Jan. 27, 2000 When the teacher gives you a homework assignment, she doesn't usually stand behind your shoulder watching you do it. That would be an inefficient method of teaching.
This analogy applies, however, to the roles of air traffic controller and commercial airline pilot in the arena of air traffic management. Though very safe, the friendly skies aren't always so efficient. But a Georgia Institute of Technology researcher hopes the results of her study on an enhanced aircraft cockpit display system will lead to a smoother-running operation.
The system is called Cockpit Display of Traffic Information (CDTI), and it allows pilots to see other aircraft around them and the distances between them. But there's a reluctance to fully implement CDTI in commercial aircraft. So far, only low-end versions of CDTI have been installed in commercial aircraft, primarily to help pilots react more quickly to collision avoidance maneuvers.
"There is a reluctance to implement CDTI because of the procedural changes it would require for both air traffic controllers and pilots," said Dr.
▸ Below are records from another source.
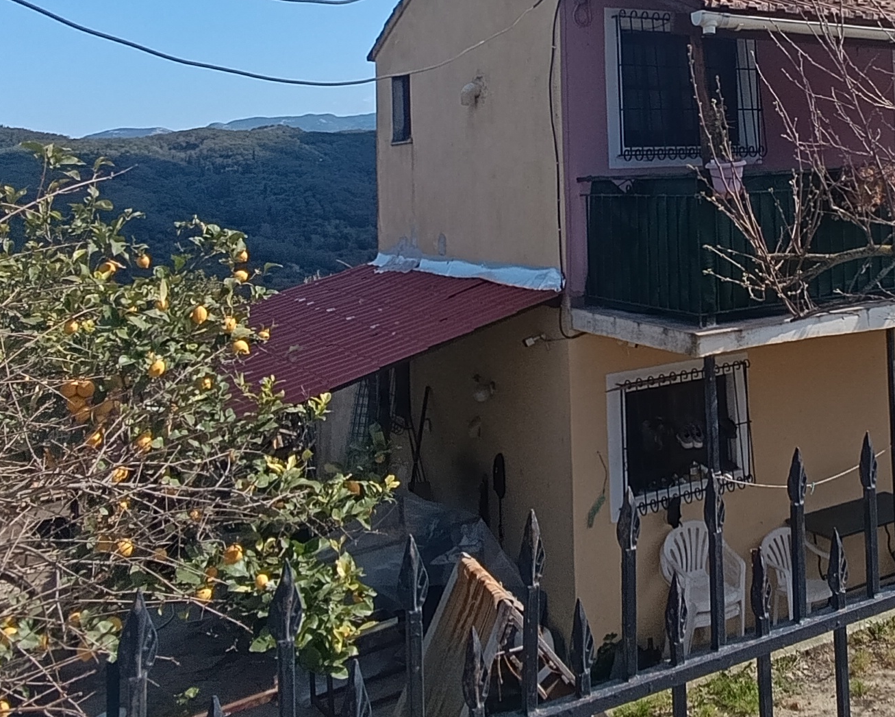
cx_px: 764
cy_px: 101
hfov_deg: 43.7
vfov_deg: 36.4
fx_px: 1033
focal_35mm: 39
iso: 50
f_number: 2.2
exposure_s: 1/929
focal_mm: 1.65
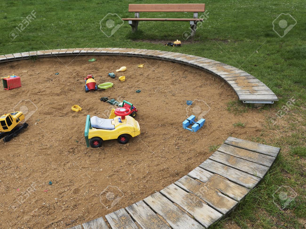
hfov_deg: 51.4
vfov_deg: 39.7
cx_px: 153
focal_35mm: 36
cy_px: 114
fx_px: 318
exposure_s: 1/320
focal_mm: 18
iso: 200
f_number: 5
Amy Pritchett, an assistant professor in the Georgia Tech School of Industrial and Systems Engineering. "But CDTI would allow controllers to give higher types of commands and communicate more directly with the pilots. For example, instead of just telling the pilot what speed to fly, the controller can also tell them what aircraft they will be following into land and how far behind them to be. This can give the pilot more involvement in air traffic management."
But there is a fine line between giving pilots the right information and overwhelming them with too much. So Pritchett and her students conducted studies, funded by NASA's Ames Research Center, to help set the standards for enhanced cockpit displays.
Pritchett and graduate student L.J. Yankosky modeled and numerically simulated several different air traffic control procedures that would use CDTI. They also conducted flight simulator experiments with 12 commercial airline pilots examining different CDTI implementations. Now, they have analyzed their data and are preparing a final report for NASA. Their results are giving the researchers insight into CDTI's future.
Modeling and simulation studies led the researchers to this hypothesis: Pilots using CDTI must be able to easily assess speeds of surrounding aircraft to safely and efficiently respond to an air traffic controller's higher level commands (e.g., stay 10 miles behind the lead aircraft).
The researchers tested their hypothesis with flight simulator experiments involving pilots who ranged in experience from co-pilots on 727s to captains on the newest aircraft types. Pilots flew seven, 15- to 20-minute runs, simulating their arrival at any of four fictitious major metropolitan airports. On the runs, pilots viewed any of three different CDTI displays, offering varying amounts of information. Pritchett posed as the controller, and Yankosky was the co-pilot.
"Pilots had some concerns, depending on how good the display was," Pritchett said. "They liked more detailed information, but with the display presenting the most information, the pilots were concerned that it might be too much. . . . All of the pilots were intrigued by CDTI. But they still want air traffic controllers to be involved -- not to watch them, but to watch what the other guy is doing."
This latter concern resulted, in part, from the pilots' seventh runs, when researchers simulated an "off-nominal" event as two streams of air traffic merged and approached the airport. The "controller" asked the pilot to stay four miles behind the lead aircraft. Meanwhile, the lead aircraft slowed 50 knots more than it should have.
"In the display without the information on the other aircraft's speed, it was hard for pilots to react to this situation," Pritchett said. "But they reacted quickly when they had this information."
Pritchett presented the research results in October 1999 at the AIAA/IEEE/SAE Digital Avionics Systems Conference. She hopes the results will assist the Federal Aviation Administration in its decision on when and whether to fully implement CDTI in commercial aircraft. Pritchett believes that approval could come within the next five years.
"Things are ripe for change in air traffic control," Pritchett said. "Equipment is antiquated. There is concern about change. But there must be change because of the equipment and the demand for air transportation."
Pritchett sees the implementation of CDTI in commercial aircraft as an intermediary step in changing technology and air traffic control procedures. Beyond it is the concept of "free flight," which would allow pilots to select their routes based on daily conditions. For now, controllers select routes often based on old airways and without considering conditions, such as winds.
"CDTI is a good intermediary step because air traffic controllers will overall still be in charge," Pritchett said. "They will just be able to give higher level commands."
In addition to CDTI's potential for improving the efficiency of air traffic management, Pritchett believes its implementation could increase air traffic safety. With CDTI, pilots have a better chance of knowing if air traffic controllers or other pilots might be making mistakes. It could help pilots see a problem forming 10 to 20 minutes before a potential mid-air collision occurs. Still, CDTI is so novel, it will take time to be accepted, Pritchett added.
For now, the Cargo Airlines Association is testing CDTI. Cargo planes typically fly in off-peak periods and without passengers. CDTI has been used in military aircraft, which are equipped with complementary radar displays, for a number of years.